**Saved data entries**
____

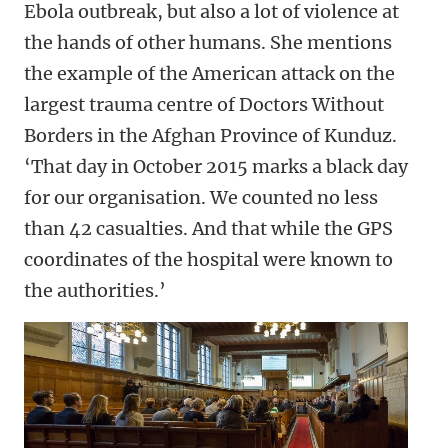
Ebola outbreak, but also a lot of violence at
the hands of other humans. She mentions
the example of the American attack on the
largest trauma centre of Doctors Without
Borders in the Afghan Province of Kunduz.
‘That day in October 2015 marks a black day
for our organisation. We counted no less
than 42 casualties. And that while the GPS
coordinates of the hospital were known to
the authorities.’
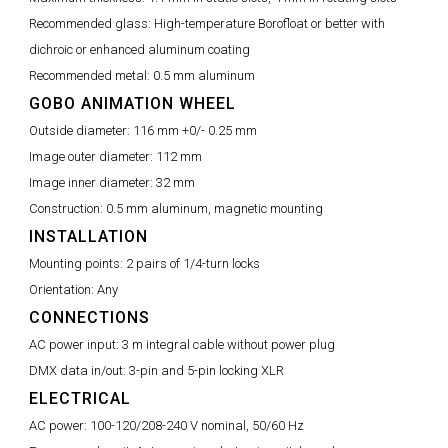
Recommended glass:
High-temperature Borofloat or better with
dichroic or enhanced aluminum coating
Recommended metal:
0.5 mm aluminum
GOBO ANIMATION WHEEL
Outside diameter:
116 mm +0/- 0.25 mm
Image outer diameter:
112 mm
Image inner diameter:
32 mm
Construction:
0.5 mm aluminum, magnetic mounting
INSTALLATION
Mounting points:
2 pairs of 1/4-turn locks
Orientation:
Any
CONNECTIONS
AC power input:
3 m integral cable without power plug
DMX data in/out:
3-pin and 5-pin locking XLR
ELECTRICAL
AC power:
100-120/208-240 V nominal, 50/60 Hz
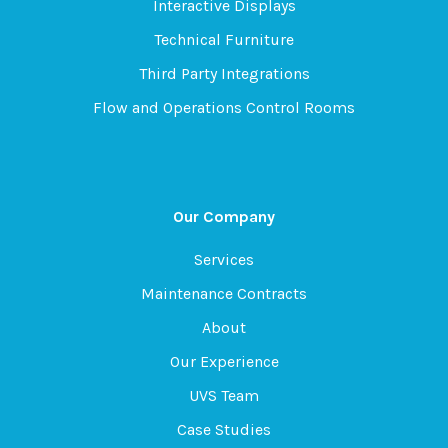
Interactive Displays
Technical Furniture
Third Party Integrations
Flow and Operations Control Rooms
Our Company
Services
Maintenance Contracts
About
Our Experience
UVS Team
Case Studies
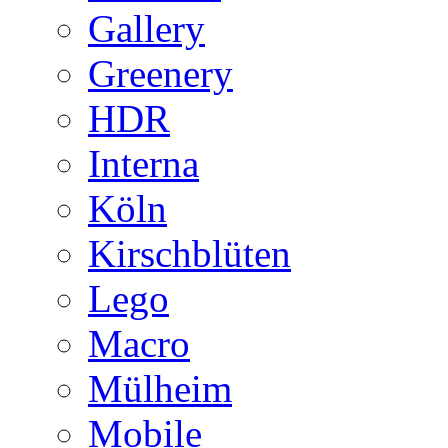
Gallery
Greenery
HDR
Interna
Köln
Kirschblüten
Lego
Macro
Mülheim
Mobile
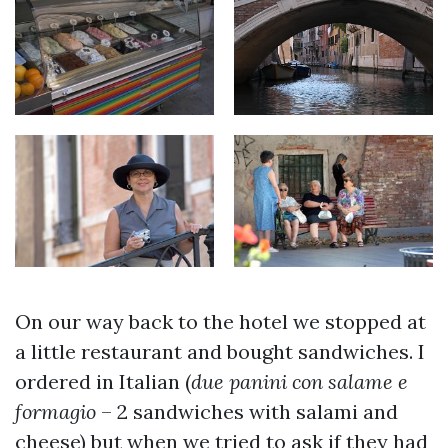
On our way back to the hotel we stopped at
a little restaurant and bought sandwiches. I
ordered in Italian (
due panini con salame e
formagio
– 2 sandwiches with salami and
cheese) but when we tried to ask if they had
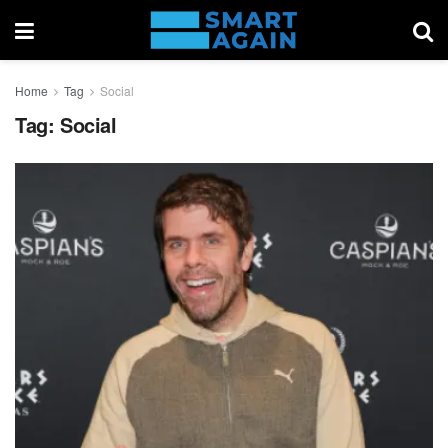
Home
Tag
Social
Tag:
Social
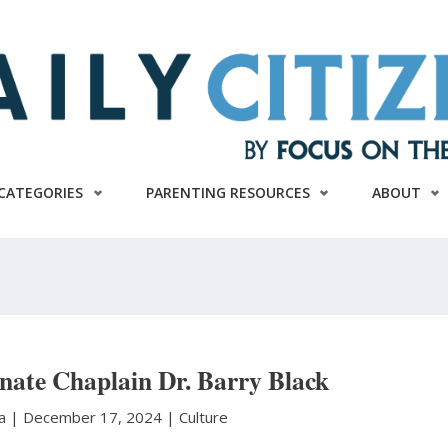
CATEGORIES
PARENTING RESOURCES
ABOUT
enate Chaplain Dr. Barry Black
ra
|
December 17, 2024 |
Culture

____

**Instructions to follow**
Update the entries starting at the line with "Interactive Displays" and ending at the last line of the entries, replacing "Case Studies" with "Project Stories" and changing nothing else. Leave the pictures out of your answer.

**Solution to this task**
Interactive Displays
Technical Furniture
Third Party Integrations
Flow and Operations Control Rooms
Our Company
Services
Maintenance Contracts
About
Our Experience
UVS Team
Project Stories
Gallery
Greenery
HDR
Interna
Köln
Kirschblüten
Lego
Macro
Mülheim
Mobile
On our way back to the hotel we stopped at
a little restaurant and bought sandwiches. I
ordered in Italian (
due panini con salame e
formagio
– 2 sandwiches with salami and
cheese) but when we tried to ask if they had
Home
Tag
Social
Tag:
Social
CATEGORIES
PARENTING RESOURCES
ABOUT
enate Chaplain Dr. Barry Black
ra
|
December 17, 2024 |
Culture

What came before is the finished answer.